Voice Over: (E.I.) And now a dormitory in a girls' public school.


Noise of female snores. Sound of a window sash being lifted and scrabbling sounds. Padding feet across the dorm.


First Butch Voice: (M.P.) Hello, Agnes... Agnes are you awake? Agnes....


Sound of waking up. More padding feet.


First Butch Voice: Agnes...


Second Butch Voice: (E.I.) Who is it ... is that you, Charlie?


First Butch Voice: Yeah... Agnes, where's Jane?


Third Butch Voice: (T.J.) I'm over here, Charlie.


First Butch Voice: Jane, we're going down to raid the tuck shop.


Second Butch Voice: Oh good oh ... count me in, girls.


Fourth Butch Voice: (G.C.) Can I come, too, Agnes?


First Butch Voice: Yeah, Joyce.


Fifth Butch Voice: And me and Avril...


Third Butch Voice: Yeah, rather... and Suki.


Fourth Butch Voice: Oh, whacko the diddle-oh.


First Butch Voice: Cave girls... Here comes Miss Rodgers...


Light goes on to reveal a girls' dorm.
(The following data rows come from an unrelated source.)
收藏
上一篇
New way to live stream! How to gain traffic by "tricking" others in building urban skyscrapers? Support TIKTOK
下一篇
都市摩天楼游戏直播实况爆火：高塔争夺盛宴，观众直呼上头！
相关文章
In the middle of the floor between the beds are two panto geese which run off immediately the light goes on. There is one man in a string vest and short military haircut, chest wig, schoolgirl's skirt, white socks and schoolgirl's shoes. Hanging from the middle of the ceiling is a goat with light bulbs hanging from each foot. In the beds are other batch blokes in string vests... and short hair. At the door stands a commando-type Miss Rodgers.


Miss Rodgers: (C.C.) All right girls, now stop this tomfoolery and get back to bed, remember it's the big match at St Bridget's tomorrow.


Cut to still of one of us in the uniform as described above.




Voice Over: (J.C.) Yes, on your screen tomorrow: 'The Naughtiest Girl in the School' starring the men of the 14th Marine Commandos. (cut to a picture made up of inch-square photos of various topical subjects e.g. Stalin, Churchill, Eden, White Home, atom bomb, map of Western Europe, Gandhi) And now it's documentary time, when we look at the momentous last years of the Second World War, and tonight the invasion of Normandy performed by the girls of Oakdene High School, Upper Fifth Science.


Stock film of amphibious craft brought up on a beach. The front of the craft crashes down and fifty soldiers rush out. We hear schoolgirl voices. Cut to traditional shot through periscope of ocean, cross-sights scanning the horizon. Submarine-type dramatic noise - motors and asdic. Cut to interior of submarine. A pepperpot looks through the periscope, then looks round at her colleagues.


First Pepperpot: Oh, it's still raining.


Her four companions continue to knit.


Second Pepperpot: I'm going down the shops.


First Pepperpot: Oh, be a dear and get me some rats' bane for the budgie's boil. Otherwise I'll put your eyes out.


Second Pepperpot: Aye, aye, captain. (goes out)


Attention noise from the communication tube. A red light flashes by it.


Voice: Coo-ee. Torpedo bay.


First Pepperpot: Yoo-hoo. Torpedo bay.


Third Pepperpot: She said torpedo bay.


First Pepperpot: Yes, she did, she did.


Fourth Pepperpot: Yes, she said torpedo bay. She did, she did.


Voice: Mrs. Lieutenant Edale here. Mrs. Midshipman Nesbitt's got one of her headaches again, so I put her in the torpedo tube.


First Pepperpot: Roger, Mrs. Edale. Stand by to fire Mrs. Nesbitt.


All: Stand by to fire Mrs. Nesbitt.


First Pepperpot: Red alert, put the kettle on.


Voice: Kettle on.


First Pepperpot: Engine room, stand by to feed the cat.


Voice: Standing by to feed the cat.


First Pepperpot: Fire Mrs. Nesbitt.


Animation: a pepperpot is fired from a torpedo tube through the water, until she travels head first into a battleship with a load clang.


Mrs. Nesbitt: Oh, that's much better.


Cut to a letter as in the last series, plus voice reading it.


Voice Over: As an admiral who came up through the ranks more times than you've had hot dinners, I wish to join my husband Admiral O.W.A Giveaway in condemning this shoddy misrepresentation of our modern navy. The British Navy is one of the finest and most attractive and butchest fighting forces in the world. I love those white flared trousers and the feel of rough blue serge on those pert little buttocks!


Cut to a man at a desk.


Presenter: I'm afraid we are unable to show you any more of that letter. We continue with a man with a stoat through his head.


Cut to man with a stoat through his head. He bows. Cut to film of Women's Institute applauding.